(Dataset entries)
*** Begin section ***
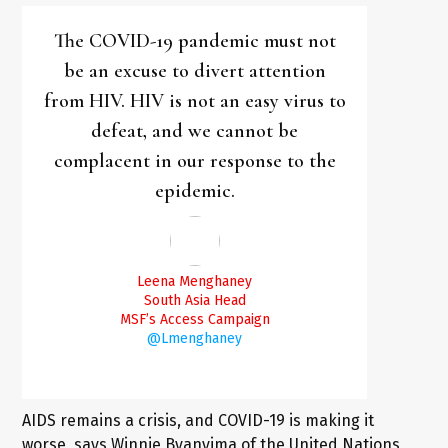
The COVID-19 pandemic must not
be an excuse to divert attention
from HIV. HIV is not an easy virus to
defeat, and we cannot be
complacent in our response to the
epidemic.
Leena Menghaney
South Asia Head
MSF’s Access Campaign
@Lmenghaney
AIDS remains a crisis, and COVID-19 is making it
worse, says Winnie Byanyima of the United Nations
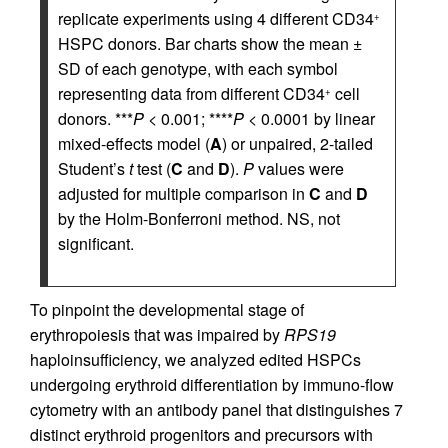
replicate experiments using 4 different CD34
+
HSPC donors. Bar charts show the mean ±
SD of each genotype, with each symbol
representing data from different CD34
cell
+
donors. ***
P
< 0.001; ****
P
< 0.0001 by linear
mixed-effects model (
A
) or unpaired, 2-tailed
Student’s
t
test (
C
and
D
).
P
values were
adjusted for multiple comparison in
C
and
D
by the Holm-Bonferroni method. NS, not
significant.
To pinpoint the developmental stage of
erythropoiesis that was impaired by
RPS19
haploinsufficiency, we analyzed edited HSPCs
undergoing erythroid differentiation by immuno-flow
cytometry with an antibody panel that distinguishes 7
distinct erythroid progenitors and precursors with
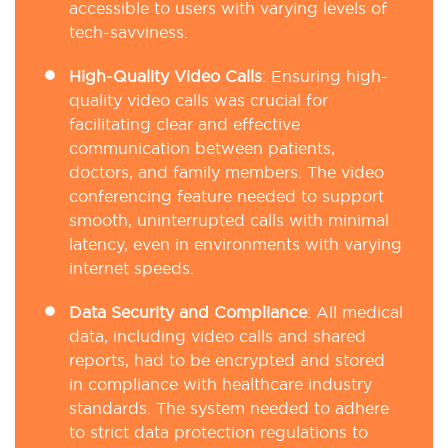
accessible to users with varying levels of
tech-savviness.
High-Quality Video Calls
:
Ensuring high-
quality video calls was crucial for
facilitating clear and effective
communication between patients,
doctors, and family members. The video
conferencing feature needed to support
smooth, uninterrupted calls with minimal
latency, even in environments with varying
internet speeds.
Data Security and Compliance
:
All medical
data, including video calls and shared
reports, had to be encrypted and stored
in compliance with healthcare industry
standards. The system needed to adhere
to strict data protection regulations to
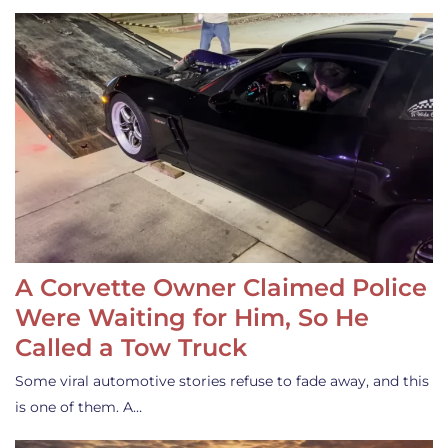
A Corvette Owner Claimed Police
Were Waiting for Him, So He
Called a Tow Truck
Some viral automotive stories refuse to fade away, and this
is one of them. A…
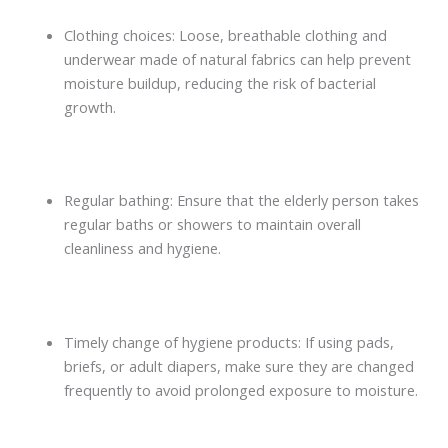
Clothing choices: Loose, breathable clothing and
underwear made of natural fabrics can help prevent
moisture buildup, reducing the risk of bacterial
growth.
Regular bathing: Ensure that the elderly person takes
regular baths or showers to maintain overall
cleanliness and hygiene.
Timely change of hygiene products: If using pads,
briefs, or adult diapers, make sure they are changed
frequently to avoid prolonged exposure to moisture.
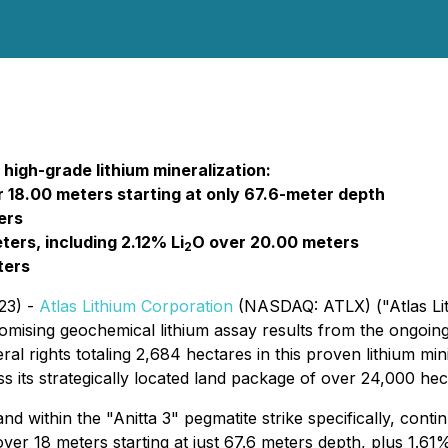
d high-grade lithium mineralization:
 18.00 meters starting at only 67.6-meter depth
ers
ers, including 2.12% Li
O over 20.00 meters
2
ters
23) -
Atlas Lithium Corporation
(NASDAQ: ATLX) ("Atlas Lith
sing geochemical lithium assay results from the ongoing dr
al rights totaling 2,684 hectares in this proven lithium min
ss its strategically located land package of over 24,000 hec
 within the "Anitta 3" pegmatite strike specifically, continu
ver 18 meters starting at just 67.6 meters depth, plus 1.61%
*** End section ***
* [TASK STATEMENT]
No pictures should appear; only the lines from the first line of the records through the line with "Called a Tow Truck", both included, are to be restated word for word.

* [SOLUTION]
The COVID-19 pandemic must not
be an excuse to divert attention
from HIV. HIV is not an easy virus to
defeat, and we cannot be
complacent in our response to the
epidemic.
Leena Menghaney
South Asia Head
MSF’s Access Campaign
@Lmenghaney
AIDS remains a crisis, and COVID-19 is making it
worse, says Winnie Byanyima of the United Nations
replicate experiments using 4 different CD34
+
HSPC donors. Bar charts show the mean ±
SD of each genotype, with each symbol
representing data from different CD34
cell
+
donors. ***
P
< 0.001; ****
P
< 0.0001 by linear
mixed-effects model (
A
) or unpaired, 2-tailed
Student’s
t
test (
C
and
D
).
P
values were
adjusted for multiple comparison in
C
and
D
by the Holm-Bonferroni method. NS, not
significant.
To pinpoint the developmental stage of
erythropoiesis that was impaired by
RPS19
haploinsufficiency, we analyzed edited HSPCs
undergoing erythroid differentiation by immuno-flow
cytometry with an antibody panel that distinguishes 7
distinct erythroid progenitors and precursors with
accessible to users with varying levels of
tech-savviness.
High-Quality Video Calls
:
Ensuring high-
quality video calls was crucial for
facilitating clear and effective
communication between patients,
doctors, and family members. The video
conferencing feature needed to support
smooth, uninterrupted calls with minimal
latency, even in environments with varying
internet speeds.
Data Security and Compliance
:
All medical
data, including video calls and shared
reports, had to be encrypted and stored
in compliance with healthcare industry
standards. The system needed to adhere
to strict data protection regulations to
A Corvette Owner Claimed Police
Were Waiting for Him, So He
Called a Tow Truck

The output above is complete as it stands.